> THE PROBLEM
In the text on VML below, condense the paragraph beginning "The document highlights specific case studies" into a short bulleted list that keeps its main facts.

The introduction outlines the importance of sequencing in spacecraft operations, where commands can be immediate or timed. The document contrasts traditional sequencing models with the VML model, emphasizing the latter's flexibility and efficiency. VML enables the creation of dynamic commands that adapt to varying parameters, reducing the need for extensive ground-based command expansion and allowing for more efficient uplink communication.
Key components of the VML system include the VML compiler, which translates user-created functions into a format interpretable by spacecraft command software. This compiler utilizes mission-specific definitions and command translation tools to ensure accurate execution of commands. The procedural orientation of VML allows users to express spacecraft activities using high-level language constructs, making it easier to implement complex operations.
The document highlights specific case studies, such as the Space Infrared Telescope Facility (SIRTF), which benefited from VML's capabilities. By eliminating conservative timing in command sequences, SIRTF was able to increase data collection by approximately 10% over its mission lifespan. This was achieved by using the VML WAIT instruction to monitor spacecraft state, allowing for more efficient use of time and resources.
Another example discussed is the Mars Odyssey mission, where VML's flexible logic enabled the spacecraft to respond to unanticipated events, ensuring safe operations despite communication delays with ground control. The document emphasizes the implications of migrating autonomy to spacecraft, suggesting that VML can significantly reduce the complexity and cost associated with developing traditional flight software agents.
In conclusion, the document presents VML as a powerful tool for modern spacecraft operations, enhancing autonomy, reducing uplink requirements, and improving data collection efficiency. It serves as a comprehensive overview of the capabilities and benefits of VML in the context of space missions, showcasing its potential for future aerospace applications.

> DATA PROVIDED
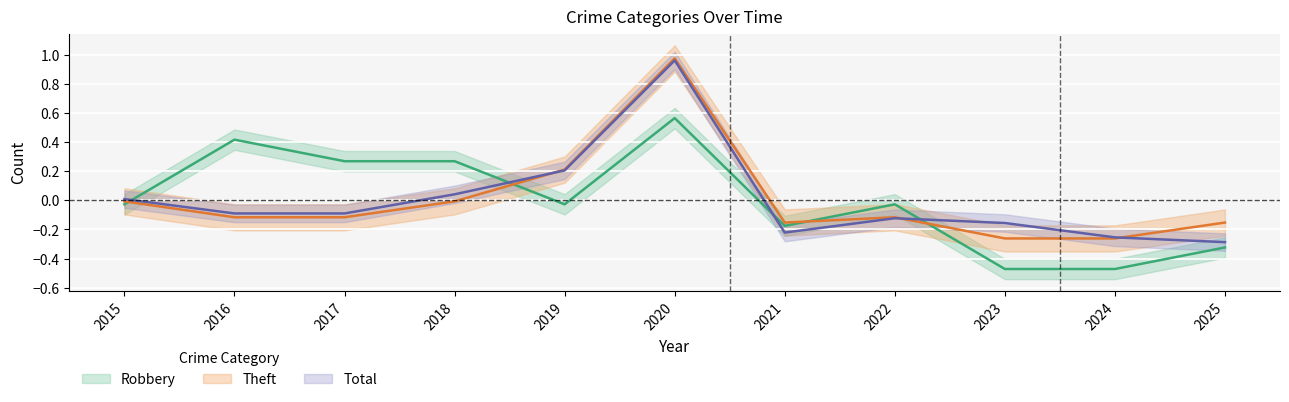

In Robbery, how many points are lower than both neighbors (excluding endpoints)?

2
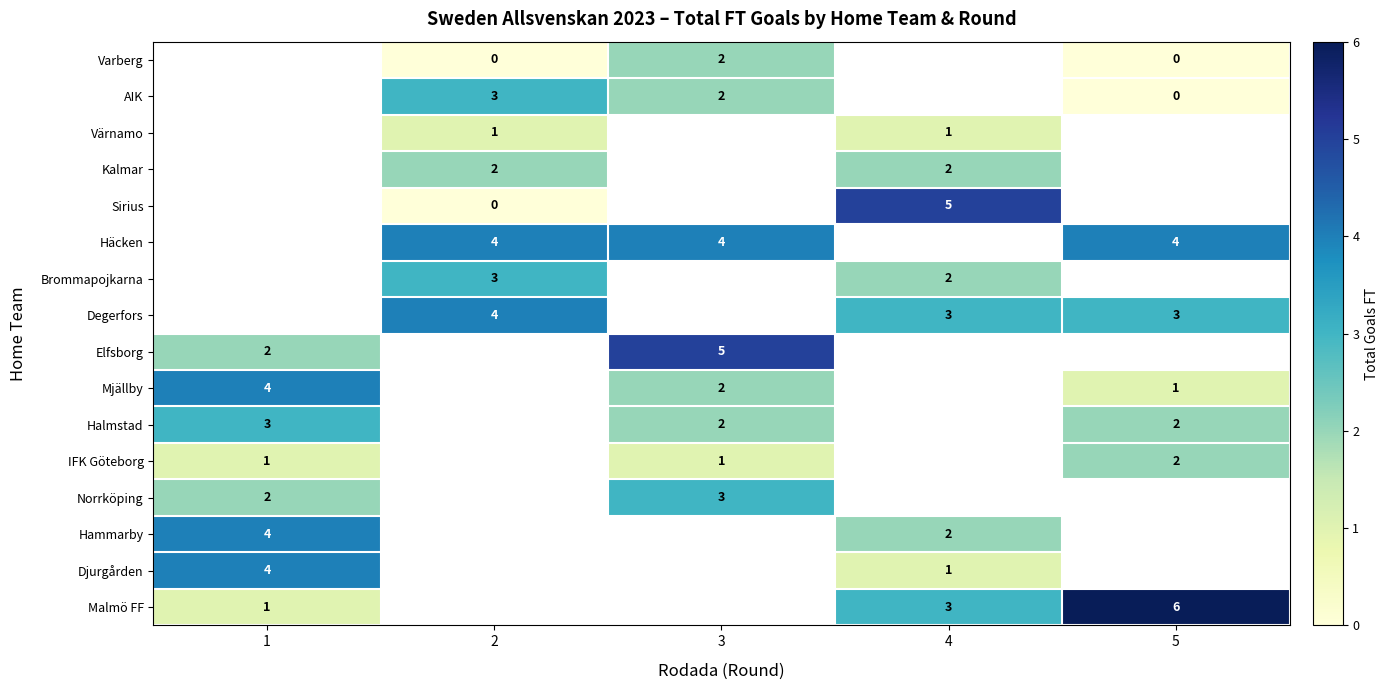

True or false: IFK Göteborg has a value of 1 at 3.

True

> SOLUTION TO THIS PROBLEM
- Case study: the Space Infrared Telescope Facility (SIRTF) benefited from VML's capabilities.
- Eliminating conservative timing in command sequences raised SIRTF's data collection by about 10% over its mission lifespan.
- This was done with the VML WAIT instruction, which monitors spacecraft state and makes more efficient use of time and resources.